He may be an ex-serial killer, but he’s still kinda cute, or, musings on Edward Cullen (and Bella, by default)

Edward Cullen. Where do I begin? He’s like one of those seemingly nice sociopaths on a crime show: the rich, perfect young gentleman who has a few girlfriends in the basement. Edward may not have any dead girlfriends (though Bella almost becomes one), but he certainly has had someone in his basement. I mean, really:

“Oh, we have weapons.” He flashed his bright teeth in a brief, threatening smile. I fought back a shiver before it could expose me.

He can never turn it off, can he? He is a predator at heart, but Bella hides her reaction to some of his darker patterns of thought to spare his feelings. And to keep him from running away from her in a fit of self-loathing. Edward is the most interesting thing that’s happened to her all year; of course she’s not going to let him get away.

Like many people suffering from an addiction (in this case a raging blood fetish), Edward feels very bored without the fulfillment of it. All those tasty teenagers, thinking stupid thoughts, just begging to be slaughtered without mercy–if only stupid morality didn’t keep getting in the way. High school is his own personal purgatory. Dunno why he spends all his time at high school if he hates it so much. It’s probably another exercise in masochism. He has gotten used to a life without human blood–without the fun of the hunt–but it does not satisfy him. Bella Swan has the sweetest blood he has ever smelled, and it takes all his control not to stage a school massacre then and there. Every other temptation pales in comparison.

Originally, he only means to be polite to make her forget the earlier murderous vampire death glare he was giving her (and to prove to himself that he can face her without massacring a school), but oh, noes! SHE IS CUTE. LIKE A KITTEN. AND SHE IS SO VULNERABLE AND FRAGILE OMG.

Adding to his obsession, he cannot read her mind, which means he can play mind games that actually challenge him. After perusing the thoughts of the entire school, it’s a nice change to figure out someone the hard way (even if he complains about not having 24/7 access to her every thought all the freaking time. What a hard life, Edward). Bella is his favorite puzzle, his favorite toy. He’s quite fond of her, of course, and does everything he can to keep her alive, but of course, Bella is just a seventeen year old girl. I mean, ACTUALLY a seventeen year old girl. As such, she can never understand the depth of a century-old vampire’s angsty sublime delicious paaaaiiin. One could almost say that his attitude towards Bella is a bit condescending. “Look at the little kitten fall down! OMG! So funny and cute! Kitten is angry! Also cute! Look at her little nose scrunch up!”
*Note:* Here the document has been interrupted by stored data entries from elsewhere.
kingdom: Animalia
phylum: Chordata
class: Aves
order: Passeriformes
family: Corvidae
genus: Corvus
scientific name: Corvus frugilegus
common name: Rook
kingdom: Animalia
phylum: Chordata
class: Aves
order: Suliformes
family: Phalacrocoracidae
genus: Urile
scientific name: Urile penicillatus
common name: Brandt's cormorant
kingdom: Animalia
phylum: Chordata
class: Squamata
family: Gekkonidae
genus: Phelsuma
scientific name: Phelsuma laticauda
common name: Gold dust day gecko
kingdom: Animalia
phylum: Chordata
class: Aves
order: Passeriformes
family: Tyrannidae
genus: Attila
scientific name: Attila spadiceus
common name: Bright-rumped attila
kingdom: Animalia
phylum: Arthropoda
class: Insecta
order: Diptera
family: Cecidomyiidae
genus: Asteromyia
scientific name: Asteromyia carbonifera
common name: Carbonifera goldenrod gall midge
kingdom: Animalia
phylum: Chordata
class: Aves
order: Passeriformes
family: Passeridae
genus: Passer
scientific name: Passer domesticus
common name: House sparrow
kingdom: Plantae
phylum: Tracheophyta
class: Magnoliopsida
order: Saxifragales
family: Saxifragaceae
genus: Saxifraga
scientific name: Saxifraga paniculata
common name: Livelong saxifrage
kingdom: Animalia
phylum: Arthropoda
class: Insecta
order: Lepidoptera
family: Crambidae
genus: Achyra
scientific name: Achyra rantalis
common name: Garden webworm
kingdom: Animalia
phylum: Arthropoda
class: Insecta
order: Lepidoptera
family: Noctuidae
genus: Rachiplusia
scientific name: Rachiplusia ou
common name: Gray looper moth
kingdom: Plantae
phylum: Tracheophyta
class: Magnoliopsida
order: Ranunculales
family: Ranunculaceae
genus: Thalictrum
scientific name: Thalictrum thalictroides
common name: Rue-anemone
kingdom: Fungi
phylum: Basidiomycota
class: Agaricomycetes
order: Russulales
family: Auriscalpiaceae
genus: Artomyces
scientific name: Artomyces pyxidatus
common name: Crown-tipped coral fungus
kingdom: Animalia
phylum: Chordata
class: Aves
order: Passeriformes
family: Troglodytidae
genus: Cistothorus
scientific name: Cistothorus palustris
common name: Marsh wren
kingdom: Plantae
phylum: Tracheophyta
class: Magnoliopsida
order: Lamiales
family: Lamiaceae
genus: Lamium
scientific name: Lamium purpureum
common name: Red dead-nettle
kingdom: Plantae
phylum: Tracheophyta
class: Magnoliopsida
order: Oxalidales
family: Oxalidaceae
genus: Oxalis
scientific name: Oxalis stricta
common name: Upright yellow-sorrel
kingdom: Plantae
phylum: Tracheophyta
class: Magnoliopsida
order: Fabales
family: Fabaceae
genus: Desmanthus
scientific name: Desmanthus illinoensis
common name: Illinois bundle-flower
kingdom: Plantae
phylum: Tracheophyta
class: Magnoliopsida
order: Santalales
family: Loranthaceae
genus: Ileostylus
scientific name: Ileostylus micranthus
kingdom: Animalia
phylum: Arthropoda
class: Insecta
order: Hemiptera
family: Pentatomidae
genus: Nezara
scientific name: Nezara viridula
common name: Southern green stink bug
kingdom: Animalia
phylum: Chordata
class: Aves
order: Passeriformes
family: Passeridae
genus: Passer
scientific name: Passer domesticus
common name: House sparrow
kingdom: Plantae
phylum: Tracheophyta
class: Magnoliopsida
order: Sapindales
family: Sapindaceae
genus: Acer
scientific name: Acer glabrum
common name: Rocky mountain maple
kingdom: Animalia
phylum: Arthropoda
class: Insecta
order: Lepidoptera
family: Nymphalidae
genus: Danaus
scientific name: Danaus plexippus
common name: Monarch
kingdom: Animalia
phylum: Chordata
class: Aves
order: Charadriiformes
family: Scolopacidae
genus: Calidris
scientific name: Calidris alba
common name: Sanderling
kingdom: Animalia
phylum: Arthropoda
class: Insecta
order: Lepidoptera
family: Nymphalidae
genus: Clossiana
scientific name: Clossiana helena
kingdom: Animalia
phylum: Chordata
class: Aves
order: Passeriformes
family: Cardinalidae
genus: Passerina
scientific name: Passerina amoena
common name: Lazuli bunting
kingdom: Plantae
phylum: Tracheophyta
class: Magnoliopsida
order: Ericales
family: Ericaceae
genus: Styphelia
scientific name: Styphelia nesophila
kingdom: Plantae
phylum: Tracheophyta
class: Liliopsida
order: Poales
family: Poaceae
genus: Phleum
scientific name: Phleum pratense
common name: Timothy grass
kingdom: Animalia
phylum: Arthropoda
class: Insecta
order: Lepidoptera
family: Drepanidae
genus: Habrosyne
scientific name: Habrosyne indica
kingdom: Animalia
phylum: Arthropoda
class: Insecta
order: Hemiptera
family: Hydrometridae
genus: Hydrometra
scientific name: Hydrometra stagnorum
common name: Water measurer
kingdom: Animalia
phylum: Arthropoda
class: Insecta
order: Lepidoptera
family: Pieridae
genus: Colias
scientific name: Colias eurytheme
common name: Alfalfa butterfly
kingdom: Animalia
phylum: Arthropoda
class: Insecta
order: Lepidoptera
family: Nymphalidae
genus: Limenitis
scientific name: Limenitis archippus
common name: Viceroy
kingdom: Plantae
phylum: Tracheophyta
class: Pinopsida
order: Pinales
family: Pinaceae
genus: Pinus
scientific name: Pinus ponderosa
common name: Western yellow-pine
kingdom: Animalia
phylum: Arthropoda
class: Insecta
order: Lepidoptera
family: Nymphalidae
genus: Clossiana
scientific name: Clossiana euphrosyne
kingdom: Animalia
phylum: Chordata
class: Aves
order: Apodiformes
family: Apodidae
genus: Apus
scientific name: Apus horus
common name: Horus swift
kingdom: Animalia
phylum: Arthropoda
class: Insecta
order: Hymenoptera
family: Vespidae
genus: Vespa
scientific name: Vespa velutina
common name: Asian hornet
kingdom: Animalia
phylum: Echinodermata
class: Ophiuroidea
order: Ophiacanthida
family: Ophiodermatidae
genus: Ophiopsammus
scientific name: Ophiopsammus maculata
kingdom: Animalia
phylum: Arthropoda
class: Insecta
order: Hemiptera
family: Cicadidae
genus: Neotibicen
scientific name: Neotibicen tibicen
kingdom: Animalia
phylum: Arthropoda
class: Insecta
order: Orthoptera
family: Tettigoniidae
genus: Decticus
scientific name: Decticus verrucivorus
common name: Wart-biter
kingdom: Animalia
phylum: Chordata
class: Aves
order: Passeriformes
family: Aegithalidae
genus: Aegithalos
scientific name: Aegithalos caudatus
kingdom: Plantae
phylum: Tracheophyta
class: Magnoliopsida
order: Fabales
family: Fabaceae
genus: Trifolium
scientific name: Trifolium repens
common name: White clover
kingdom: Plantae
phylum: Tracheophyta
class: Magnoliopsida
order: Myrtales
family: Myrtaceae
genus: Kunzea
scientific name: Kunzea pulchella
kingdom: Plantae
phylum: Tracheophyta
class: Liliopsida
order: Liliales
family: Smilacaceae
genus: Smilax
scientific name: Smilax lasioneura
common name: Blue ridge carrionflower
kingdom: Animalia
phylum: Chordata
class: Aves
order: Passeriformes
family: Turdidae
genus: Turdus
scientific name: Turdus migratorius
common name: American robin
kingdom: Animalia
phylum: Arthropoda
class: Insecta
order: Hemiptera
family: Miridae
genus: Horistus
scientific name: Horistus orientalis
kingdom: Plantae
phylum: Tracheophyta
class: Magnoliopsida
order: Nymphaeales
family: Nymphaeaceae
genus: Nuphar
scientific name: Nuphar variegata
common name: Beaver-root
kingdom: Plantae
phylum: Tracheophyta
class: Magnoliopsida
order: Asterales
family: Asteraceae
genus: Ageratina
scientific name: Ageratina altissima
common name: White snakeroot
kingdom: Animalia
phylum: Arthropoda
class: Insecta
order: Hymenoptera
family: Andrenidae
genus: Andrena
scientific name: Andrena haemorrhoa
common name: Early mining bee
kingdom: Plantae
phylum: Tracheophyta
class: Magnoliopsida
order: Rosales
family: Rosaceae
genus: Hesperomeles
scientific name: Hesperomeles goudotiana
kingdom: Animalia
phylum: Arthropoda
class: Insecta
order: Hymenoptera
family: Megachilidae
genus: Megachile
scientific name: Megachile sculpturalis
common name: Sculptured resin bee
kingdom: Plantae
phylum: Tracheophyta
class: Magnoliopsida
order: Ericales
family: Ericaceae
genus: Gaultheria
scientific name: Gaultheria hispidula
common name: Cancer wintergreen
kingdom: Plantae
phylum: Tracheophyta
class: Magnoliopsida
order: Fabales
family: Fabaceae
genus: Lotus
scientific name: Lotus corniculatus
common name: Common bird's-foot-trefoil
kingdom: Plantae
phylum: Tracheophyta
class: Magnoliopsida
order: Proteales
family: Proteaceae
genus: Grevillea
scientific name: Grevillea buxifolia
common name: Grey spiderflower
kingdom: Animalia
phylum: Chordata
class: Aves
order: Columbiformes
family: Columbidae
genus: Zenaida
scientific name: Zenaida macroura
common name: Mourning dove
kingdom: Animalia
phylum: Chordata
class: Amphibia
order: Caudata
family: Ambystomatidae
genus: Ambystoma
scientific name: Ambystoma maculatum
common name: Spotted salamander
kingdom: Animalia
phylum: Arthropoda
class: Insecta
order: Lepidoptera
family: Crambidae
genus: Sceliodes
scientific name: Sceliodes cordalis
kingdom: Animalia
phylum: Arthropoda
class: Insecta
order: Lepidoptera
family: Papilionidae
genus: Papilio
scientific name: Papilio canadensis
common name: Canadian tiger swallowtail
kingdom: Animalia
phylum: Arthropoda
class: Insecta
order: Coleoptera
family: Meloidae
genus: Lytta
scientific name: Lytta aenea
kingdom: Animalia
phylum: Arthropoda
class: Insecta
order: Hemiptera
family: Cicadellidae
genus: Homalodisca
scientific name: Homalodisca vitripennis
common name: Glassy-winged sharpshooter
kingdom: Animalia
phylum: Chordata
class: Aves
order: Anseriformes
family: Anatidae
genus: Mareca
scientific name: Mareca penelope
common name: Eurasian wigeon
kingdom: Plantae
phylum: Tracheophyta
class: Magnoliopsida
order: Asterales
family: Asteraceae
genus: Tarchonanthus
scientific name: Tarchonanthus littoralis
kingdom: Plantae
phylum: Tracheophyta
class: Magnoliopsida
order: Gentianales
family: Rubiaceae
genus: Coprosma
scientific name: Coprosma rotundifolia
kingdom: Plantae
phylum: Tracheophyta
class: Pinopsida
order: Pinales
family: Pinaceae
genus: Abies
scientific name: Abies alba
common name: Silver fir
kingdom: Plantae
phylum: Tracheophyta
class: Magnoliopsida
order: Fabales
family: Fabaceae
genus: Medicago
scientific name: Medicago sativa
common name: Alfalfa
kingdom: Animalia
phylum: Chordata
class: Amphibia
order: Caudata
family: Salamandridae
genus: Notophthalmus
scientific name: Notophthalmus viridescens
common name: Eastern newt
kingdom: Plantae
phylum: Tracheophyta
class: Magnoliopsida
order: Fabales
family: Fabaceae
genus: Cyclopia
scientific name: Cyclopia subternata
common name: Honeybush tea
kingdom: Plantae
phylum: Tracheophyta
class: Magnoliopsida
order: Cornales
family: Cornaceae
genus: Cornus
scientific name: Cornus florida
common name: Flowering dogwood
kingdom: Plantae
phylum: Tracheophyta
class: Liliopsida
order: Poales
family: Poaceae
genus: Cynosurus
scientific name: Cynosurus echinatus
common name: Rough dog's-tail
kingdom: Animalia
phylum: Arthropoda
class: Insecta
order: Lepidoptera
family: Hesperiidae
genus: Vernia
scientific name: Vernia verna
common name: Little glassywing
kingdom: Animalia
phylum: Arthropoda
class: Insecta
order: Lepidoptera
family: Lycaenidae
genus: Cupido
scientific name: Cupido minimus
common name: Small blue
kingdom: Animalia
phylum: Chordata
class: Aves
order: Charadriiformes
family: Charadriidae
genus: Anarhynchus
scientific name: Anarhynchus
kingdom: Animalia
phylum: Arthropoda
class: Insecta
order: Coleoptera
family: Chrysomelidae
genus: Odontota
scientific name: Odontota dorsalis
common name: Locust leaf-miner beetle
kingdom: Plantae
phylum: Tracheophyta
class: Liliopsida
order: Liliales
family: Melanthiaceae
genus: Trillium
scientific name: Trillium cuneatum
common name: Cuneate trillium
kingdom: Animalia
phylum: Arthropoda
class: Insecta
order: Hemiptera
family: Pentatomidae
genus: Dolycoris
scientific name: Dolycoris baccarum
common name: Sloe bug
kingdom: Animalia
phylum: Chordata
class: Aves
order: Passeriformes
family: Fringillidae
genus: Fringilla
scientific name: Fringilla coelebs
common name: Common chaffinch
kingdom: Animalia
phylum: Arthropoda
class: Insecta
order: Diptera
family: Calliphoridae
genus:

And I just summarized Midnight Sun for you. Also, Edward may be bipolar. Anyway. Did I mention Kitten is fragile? I did? Much as Edward may rail against Bella’s luck, he acknowledges his debt to Lady Fortune. Bella’s constant mishaps give him the perfect excuse to hang around and run her life. Much as Bella might protest that she is big and strong and fierce, Bella has never had anyone take care of her, not her mother, not her father, not a friend. So she picks a boy who does. Bella needs a maternal figure in her life, especially because Charlie is barely even a father, and Edward steps in, ridiculous as it sounds. Who else will worry over Bella’s every bruise, or fret that she’s cold? No one else, that’s who.

I admit, this may have just been an excuse to post cat pictures.
I admit, this may have just been an excuse to post cat pictures.

Is it wrong that I find this relationship kind of adorable? Yes. Yes, it is. If Bella is a kitten, then Edward is a mama kitty, full stop. A very dominant, slightly kinky mama kitty, but a true mother at heart nonetheless. It’s only a simple matter of transferring his murderous fantasies of consuming Bella’s blood to every boy who thinks unchivalrous thoughts at his kitten.

No one ever said Edward was healthy.